Top of Reading passage
The European Commission has given a green light to the identity-standards consortium's efforts to help companies using its services stay legal
Written by Becky Hogge, Contributor
The Liberty Alliance, a consortium that aims to develop and promote an open standard for federated network identities, launched guidelines on Wednesday to help users of Liberty-enabled identity management systems keep within the European law.

The guidelines relate to the EU data protection and electronic communications privacy directives, and follow a white paper recently published by the Liberty Alliance on Japan’s Personal Information Protection Act.

The EU document is called Circles of Trust: The Implications of EU Data Protection and Privacy Law for Establishing a Legal framework for Identity Federation. Circles of trust is one of the central concepts behind Liberty Alliance, which was formed in 2001 to create specifications to allow people to sign on to multiple networks by entering user information -- such as name and password -- once. Such federated security technologies have become more important as companies seek to improve the security and privacy of online networks.

Bjorn Wigforss, vice-president of Liberty Alliance and senior marketing manager at Nokia Technology Platforms, claims that complying with the data-protection and privacy laws around the world is a challenge and not a barrier to the goals of identity federation: "The challenge is to adhere to the legislation. The challenge of deployment is smaller if you have a technological specification that adheres to those laws," said Wigforss.

Securing users' identities across many IT systems is seen as a vital step towards better growth in e-commerce. But initial, single-party efforts such as Microsoft Passport encountered setbacks with privacy laws. In 2003 Microsoft was asked by the European Commission’s Article 29 working party to alter the way Passport handled personal details. Passport received a further blow over Christmas last year when eBay stopped supporting the technology, saying not enough people were using it.

By contrast, according to Wigforss, the new Liberty Alliance guidelines which were drawn up in collaboration with Article 29 have received the green light from the EC.

Since 2001, membership of the Liberty Alliance has been steadily growing. In October last year IBM joined existing members including Sun Microsystems, AOL, Ericsson, France Telecom, Intel, Novell, Oracle, and Nokia.

Circles of Trust can be downloaded from the Alliance's Web site.
Bottom of Reading passage
Top of Given information
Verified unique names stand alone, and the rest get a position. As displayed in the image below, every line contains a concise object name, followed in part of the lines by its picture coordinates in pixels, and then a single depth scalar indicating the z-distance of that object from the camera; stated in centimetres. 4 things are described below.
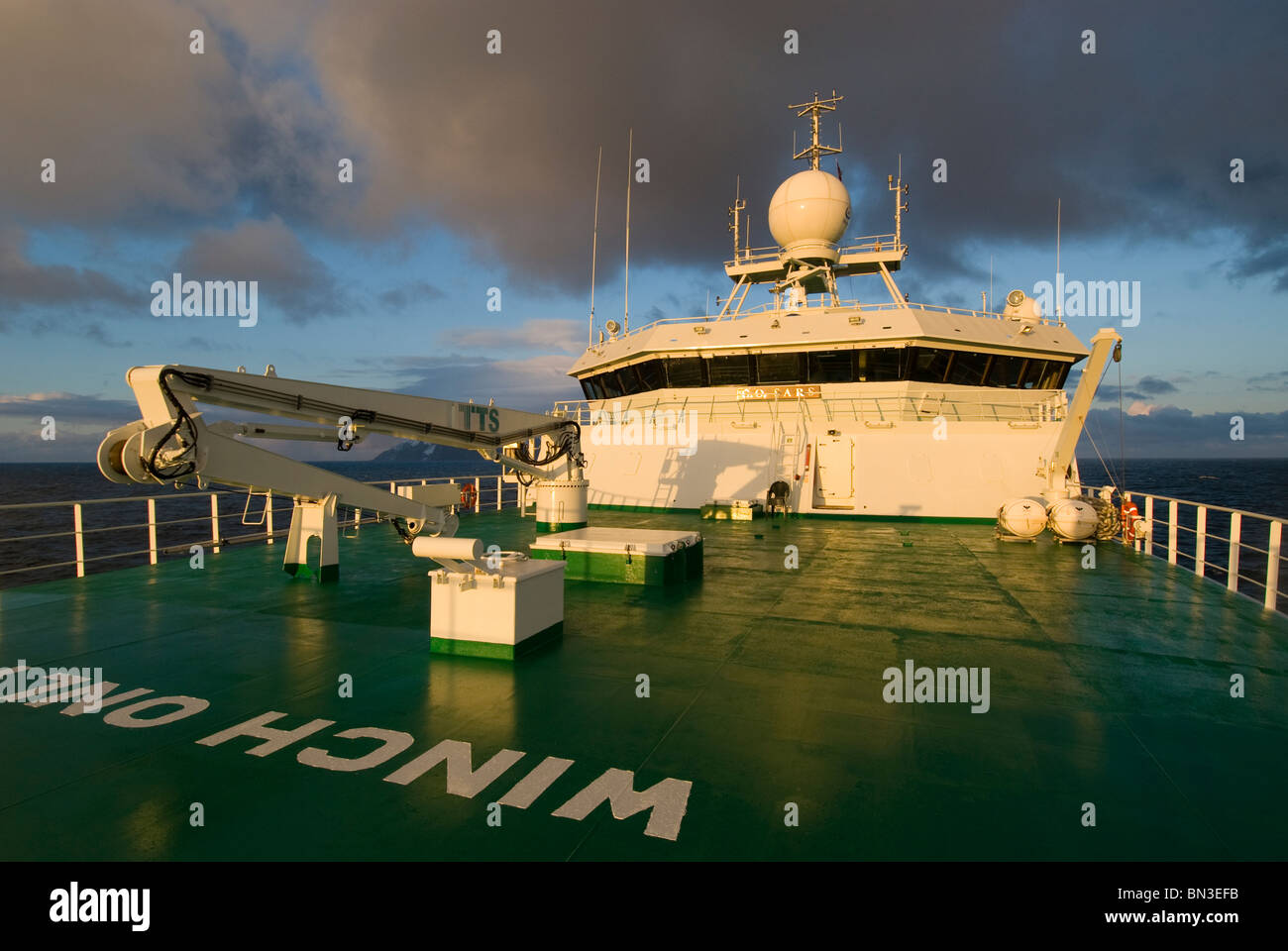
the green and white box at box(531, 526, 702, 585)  1025
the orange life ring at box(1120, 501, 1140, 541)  1451
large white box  668
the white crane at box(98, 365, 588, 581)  723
Bottom of Given information
Directions.
1. According to the article on the Liberty Alliance guidelines, in what year was the Liberty Alliance formed?
2. Update the passage of the article on the Liberty Alliance guidelines between "The EU document" and "of online networks.", inclusive, by writing it out again with "password" changed to "PIN".

Exercise results.
1. 2001

2.
The EU document is called Circles of Trust: The Implications of EU Data Protection and Privacy Law for Establishing a Legal framework for Identity Federation. Circles of trust is one of the central concepts behind Liberty Alliance, which was formed in 2001 to create specifications to allow people to sign on to multiple networks by entering user information -- such as name and PIN -- once. Such federated security technologies have become more important as companies seek to improve the security and privacy of online networks.